Hier aber ging es um die literarische Darstellung von Gefühlen, über die man nach dem Literaturfestival nur sagen kann, daß sie vielfältig und mehrdimensional sind. „Aus vielen Gesprächen mit den Autoren klang ein großes Vertrauen in die Literatur als demjenigen Medium, das heute als Speicher der Gefühlswelten wichtiger ist denn je.

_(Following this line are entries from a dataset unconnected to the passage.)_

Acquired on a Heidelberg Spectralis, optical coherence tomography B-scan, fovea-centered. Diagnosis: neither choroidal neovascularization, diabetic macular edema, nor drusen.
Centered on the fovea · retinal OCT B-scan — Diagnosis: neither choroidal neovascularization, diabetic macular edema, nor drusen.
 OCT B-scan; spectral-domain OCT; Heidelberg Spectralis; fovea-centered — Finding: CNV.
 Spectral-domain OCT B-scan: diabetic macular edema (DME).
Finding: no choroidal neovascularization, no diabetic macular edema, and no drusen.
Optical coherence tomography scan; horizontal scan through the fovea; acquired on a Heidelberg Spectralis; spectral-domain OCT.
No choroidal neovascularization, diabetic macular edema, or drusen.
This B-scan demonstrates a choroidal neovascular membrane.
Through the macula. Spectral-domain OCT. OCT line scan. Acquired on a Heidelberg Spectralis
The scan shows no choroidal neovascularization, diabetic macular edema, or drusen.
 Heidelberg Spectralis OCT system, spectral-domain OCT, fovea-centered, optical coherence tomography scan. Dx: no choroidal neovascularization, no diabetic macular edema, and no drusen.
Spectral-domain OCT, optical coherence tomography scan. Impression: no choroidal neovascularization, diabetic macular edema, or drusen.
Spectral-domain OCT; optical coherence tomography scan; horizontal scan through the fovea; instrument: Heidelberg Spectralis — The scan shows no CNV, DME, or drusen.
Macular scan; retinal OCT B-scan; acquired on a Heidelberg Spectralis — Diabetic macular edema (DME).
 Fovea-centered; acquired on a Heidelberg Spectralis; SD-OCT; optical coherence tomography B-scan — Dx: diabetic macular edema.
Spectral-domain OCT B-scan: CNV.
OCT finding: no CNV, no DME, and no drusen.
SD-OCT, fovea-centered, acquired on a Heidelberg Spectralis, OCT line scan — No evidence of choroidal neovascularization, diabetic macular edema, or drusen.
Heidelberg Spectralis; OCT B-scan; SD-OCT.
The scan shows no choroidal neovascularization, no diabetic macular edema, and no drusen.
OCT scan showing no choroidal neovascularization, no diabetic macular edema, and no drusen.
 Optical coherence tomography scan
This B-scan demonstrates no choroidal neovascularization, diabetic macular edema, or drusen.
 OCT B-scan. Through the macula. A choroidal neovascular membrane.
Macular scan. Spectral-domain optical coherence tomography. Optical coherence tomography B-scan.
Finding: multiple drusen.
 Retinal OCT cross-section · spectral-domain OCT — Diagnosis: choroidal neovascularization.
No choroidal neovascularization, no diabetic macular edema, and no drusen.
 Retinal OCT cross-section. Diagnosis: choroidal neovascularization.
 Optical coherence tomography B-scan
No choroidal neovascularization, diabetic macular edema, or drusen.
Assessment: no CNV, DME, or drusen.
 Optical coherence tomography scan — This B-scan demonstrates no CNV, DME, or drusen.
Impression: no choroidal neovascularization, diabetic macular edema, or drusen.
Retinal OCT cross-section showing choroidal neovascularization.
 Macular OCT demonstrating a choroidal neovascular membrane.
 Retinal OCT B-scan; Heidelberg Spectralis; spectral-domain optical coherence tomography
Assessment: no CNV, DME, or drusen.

Je mehr die Gefühle im Film und Fernsehen verflachen, desto wichtiger wird die Literatur als Medium, das ihre Ambivalenzen, Nuancen und Differenzen vermittelt.“ Wobei den Zuhörern interessant wurde, wie die einzelnen deutschen und internationalen Autoren sich und ihren Roman im Spektrum der zeitgenössischen Literatur einordneten und welche Haltung sie selber zu literarisierten Gefühlen einnahmen.
Für den Kulturdezernenten der Stadt, der am 2. Mai das Festival im Römer eröffnet hatte – vergleiche unseren ersten Bericht – haben sich angesichts der konzentrierten Gespräche zu dem Thema des Festivals und der so zahlreichen Besucher der Ruf der Stadt Frankfurt sowie der Region als literarisches Zentrum auch außerhalb der Buchmessenzeit bestätigt: „Es erfüllt mich mit Freude und Stolz, zu sehen, daß es in Frankfurt und der Region ein Publikum auch für anspruchsvolle Literaturveranstaltungen gibt. Mehr noch habe ich den Eindruck, daß die Menschen hier nicht unter Niveau unterhalten werden wollen“. Freuen wir uns auf den nächsten Mai.
Nachtrag: Auch die Redaktion war mit verschiedenen Kollegen im Festival involviert. Deshalb ertönte Tage über immer wieder lautstark der Roman von Olga Grjasnowa, als Hörbuch gelesen von Julia Nachtmann und erschienen im HörbuchHamburg. Manche haben ihn so mehrfach gehört, aber es wurde ihnen nicht zu viel, weil man denjenigen, die Teile verpaßten, den Anschluß geben wollte. Hierbei geht es um Mascha, diese höchst eigenwillige junge Frau, die alles auf einmal ist und nichts ausschließlich. Er gefiel der Redaktion von den vorgestellten Büchern am besten. Verblüfft waren wir ob des Schlusses, denn auf einmal ist es aus, das Buch, aber das gehört eben auch zum Leben, daß man sich seinen eigenen Reim macht auf das Leben der anderen, das in Wort und Ton unsere Gedanken und Gefühle beschäftigt, das Hirn und das Herz so ein ganzes Festival durch. Redaktionswunsch ist es, daß Julia Nachtmann für ihre spröde, dunkelsamtige Lesung besonders herausgehoben wird. Hiermit geschehen.